#### Input material ####

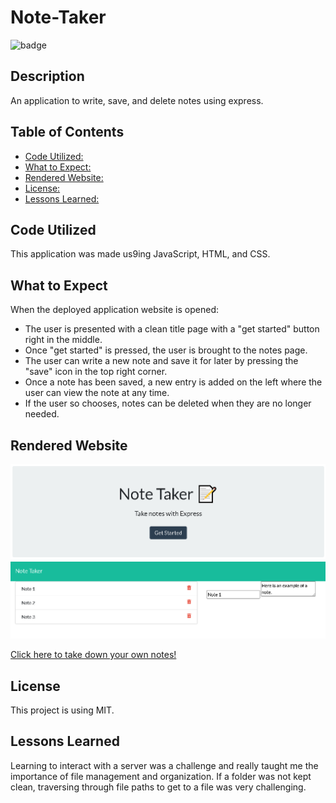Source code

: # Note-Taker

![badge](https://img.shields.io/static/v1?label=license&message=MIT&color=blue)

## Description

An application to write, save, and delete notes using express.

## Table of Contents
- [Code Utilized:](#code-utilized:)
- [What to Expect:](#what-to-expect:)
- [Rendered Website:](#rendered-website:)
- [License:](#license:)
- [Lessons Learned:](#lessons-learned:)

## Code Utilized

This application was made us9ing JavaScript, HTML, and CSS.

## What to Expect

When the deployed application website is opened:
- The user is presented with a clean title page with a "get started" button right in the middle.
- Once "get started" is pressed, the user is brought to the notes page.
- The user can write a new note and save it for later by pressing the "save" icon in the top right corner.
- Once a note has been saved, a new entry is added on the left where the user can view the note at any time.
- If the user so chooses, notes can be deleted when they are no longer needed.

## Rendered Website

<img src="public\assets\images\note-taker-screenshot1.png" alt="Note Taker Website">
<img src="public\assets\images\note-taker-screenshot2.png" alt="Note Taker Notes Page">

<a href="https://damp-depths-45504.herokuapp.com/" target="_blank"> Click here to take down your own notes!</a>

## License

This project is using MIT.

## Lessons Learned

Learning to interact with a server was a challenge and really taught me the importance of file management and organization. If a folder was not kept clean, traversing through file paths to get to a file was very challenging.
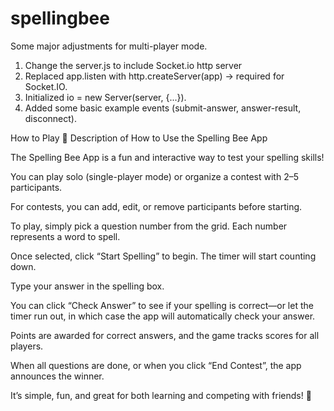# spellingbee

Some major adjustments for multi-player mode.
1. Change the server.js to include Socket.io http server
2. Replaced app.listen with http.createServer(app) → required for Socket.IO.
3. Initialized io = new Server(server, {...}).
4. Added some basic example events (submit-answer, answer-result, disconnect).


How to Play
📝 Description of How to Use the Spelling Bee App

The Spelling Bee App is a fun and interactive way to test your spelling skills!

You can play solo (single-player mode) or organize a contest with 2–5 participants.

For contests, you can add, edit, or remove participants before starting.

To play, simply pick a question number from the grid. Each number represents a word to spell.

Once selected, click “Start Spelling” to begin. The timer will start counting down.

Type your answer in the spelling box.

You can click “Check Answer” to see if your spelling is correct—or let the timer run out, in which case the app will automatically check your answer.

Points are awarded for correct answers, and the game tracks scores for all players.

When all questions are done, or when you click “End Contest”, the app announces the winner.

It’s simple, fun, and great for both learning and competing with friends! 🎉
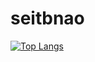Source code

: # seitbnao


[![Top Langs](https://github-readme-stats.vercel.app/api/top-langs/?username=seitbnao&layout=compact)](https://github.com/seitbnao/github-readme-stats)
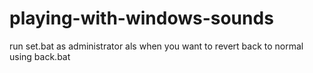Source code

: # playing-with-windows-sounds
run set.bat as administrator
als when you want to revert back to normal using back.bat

####

#### Brief
Format the material above as a JSON list of strings, with one string for each line. Skip blank lines and leave out the pictures.

#### Exercise output
[
  "Source code",
  ": # Note-Taker",
  "![badge](https://img.shields.io/static/v1?label=license&message=MIT&color=blue)",
  "## Description",
  "An application to write, save, and delete notes using express.",
  "## Table of Contents",
  "- [Code Utilized:](#code-utilized:)",
  "- [What to Expect:](#what-to-expect:)",
  "- [Rendered Website:](#rendered-website:)",
  "- [License:](#license:)",
  "- [Lessons Learned:](#lessons-learned:)",
  "## Code Utilized",
  "This application was made us9ing JavaScript, HTML, and CSS.",
  "## What to Expect",
  "When the deployed application website is opened:",
  "- The user is presented with a clean title page with a \"get started\" button right in the middle.",
  "- Once \"get started\" is pressed, the user is brought to the notes page.",
  "- The user can write a new note and save it for later by pressing the \"save\" icon in the top right corner.",
  "- Once a note has been saved, a new entry is added on the left where the user can view the note at any time.",
  "- If the user so chooses, notes can be deleted when they are no longer needed.",
  "## Rendered Website",
  "<img src=\"public\\assets\\images\\note-taker-screenshot1.png\" alt=\"Note Taker Website\">",
  "<img src=\"public\\assets\\images\\note-taker-screenshot2.png\" alt=\"Note Taker Notes Page\">",
  "<a href=\"https://damp-depths-45504.herokuapp.com/\" target=\"_blank\"> Click here to take down your own notes!</a>",
  "## License",
  "This project is using MIT.",
  "## Lessons Learned",
  "Learning to interact with a server was a challenge and really taught me the importance of file management and organization. If a folder was not kept clean, traversing through file paths to get to a file was very challenging.",
  "# spellingbee",
  "Some major adjustments for multi-player mode.",
  "1. Change the server.js to include Socket.io http server",
  "2. Replaced app.listen with http.createServer(app) → required for Socket.IO.",
  "3. Initialized io = new Server(server, {...}).",
  "4. Added some basic example events (submit-answer, answer-result, disconnect).",
  "How to Play",
  "📝 Description of How to Use the Spelling Bee App",
  "The Spelling Bee App is a fun and interactive way to test your spelling skills!",
  "You can play solo (single-player mode) or organize a contest with 2–5 participants.",
  "For contests, you can add, edit, or remove participants before starting.",
  "To play, simply pick a question number from the grid. Each number represents a word to spell.",
  "Once selected, click “Start Spelling” to begin. The timer will start counting down.",
  "Type your answer in the spelling box.",
  "You can click “Check Answer” to see if your spelling is correct—or let the timer run out, in which case the app will automatically check your answer.",
  "Points are awarded for correct answers, and the game tracks scores for all players.",
  "When all questions are done, or when you click “End Contest”, the app announces the winner.",
  "It’s simple, fun, and great for both learning and competing with friends! 🎉",
  "Source code",
  ": # seitbnao",
  "[![Top Langs](https://github-readme-stats.vercel.app/api/top-langs/?username=seitbnao&layout=compact)](https://github.com/seitbnao/github-readme-stats)",
  "Source code",
  ": # playing-with-windows-sounds",
  "run set.bat as administrator",
  "als when you want to revert back to normal using back.bat"
]